* START *

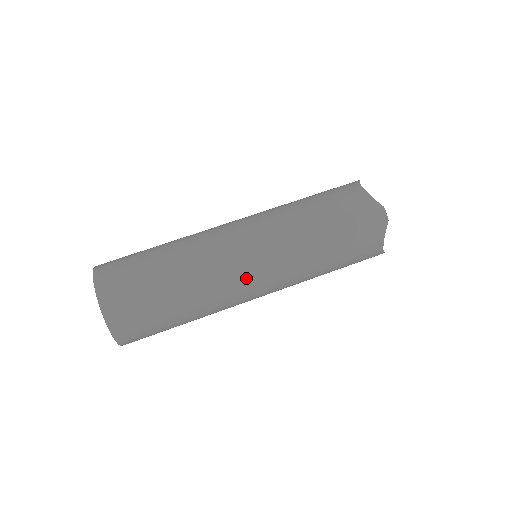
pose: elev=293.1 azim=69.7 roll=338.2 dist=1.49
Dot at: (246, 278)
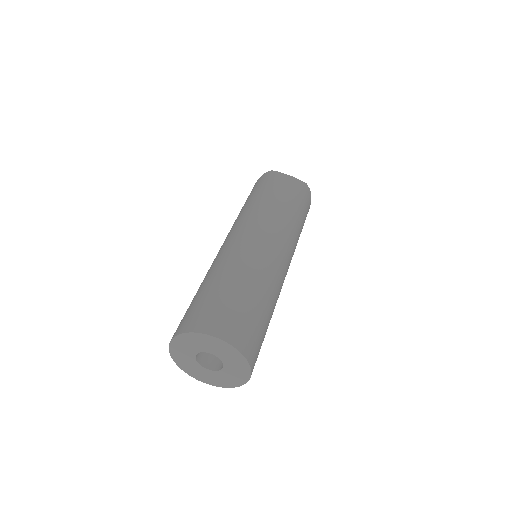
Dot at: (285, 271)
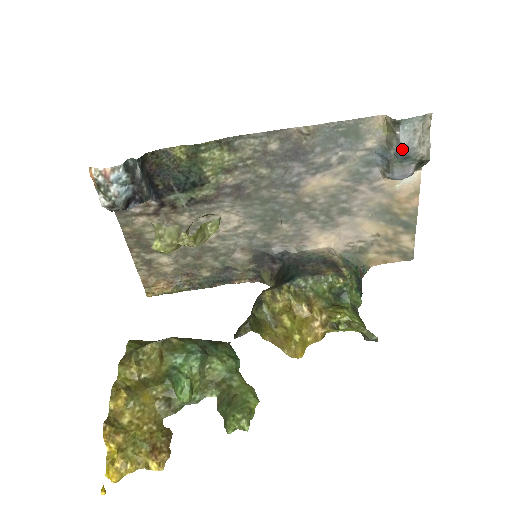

* END *
* START *

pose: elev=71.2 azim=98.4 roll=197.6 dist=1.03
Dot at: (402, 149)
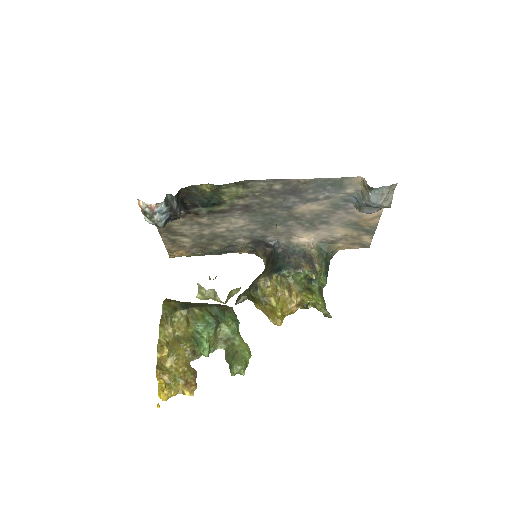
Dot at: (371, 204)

* END *

_Short task_
Duplicate the entries above from the line with "pose: elev=293.1 azim=69.7" up to and including the line with "Dot at: (285, 271)". Leave out the pictures.

_Output_
pose: elev=293.1 azim=69.7 roll=338.2 dist=1.49
Dot at: (246, 278)
Dot at: (285, 271)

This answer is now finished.